Mark Andy has produced a number of board presses with varying web widths. The Performance Series, Digital Series and Versamax product lines are all available in board configurations. These presses typically feature a modular die system, which allows heavy-duty die cassettes to be set up offline for embossing, debossing and diecutting.
Like any method of package printing, prepress plays a critical role in the finished product. Esko offers multiple products that can help converters with their folding carton requirements.

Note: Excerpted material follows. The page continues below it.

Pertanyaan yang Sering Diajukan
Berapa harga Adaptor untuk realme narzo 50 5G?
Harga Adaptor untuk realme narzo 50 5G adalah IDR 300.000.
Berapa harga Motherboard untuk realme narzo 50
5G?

According to Esko’s Moore, ArtiosCAD – a structural design packaging software program – fits into all markets. Label printers are able to use the same production systems, like Esko Plato and Esko Automation Engine, for prepress and assembly design work. “These two prepress applications also offer the versatility to be able to send work to either a digital front end (frequently produced by Esko) on a digital press, or out to an Esko CDI for digital imaging of plates,” explains Moore.
Esko prepress and HD Flexo allow converters a great deal of flexibility, too. If a pilot design is printed on a digital press, the printer can be assured that jobs printed from HD Flexo plates will match. “So, if a pilot or test market job graduates to full distribution, a converter can be comfortable moving from digital to flexo,” adds Moore. “It should also be noted that many companies with digital presses use Kongsberg tables to cut and crease folded cartons.”
In prepress for folding cartons, many of the tasks are the same as printing labels. There is, however, the added element of structure, and some companies might even utilize 3D virtual proofing. “Regardless of the printing process, you have to keep the structural design at the forefront because it is going to be the same whether printed digitally, on an offset press, or a combination of the two,” says Moore.
Meanwhile, Xeikon offers several digital solutions for folding carton applications. The Xeikon 3050 and Xeikon 3050 with inline varnish offer a roll-to-roll solution for paper cups or a roll-to-sheet solution for folding cartons. “Our powerful front end allows people to either use their standard prepress workflow or utilize a WEB2Print module or integrated MIS system,” explains Xeikon’s Geens. “Afterwards the printing process sees the substrate unwound from the roll, printed, varnished inline with Xeikon’s web varnishing module and then cut to sheet and stacked in a high pile stacker.”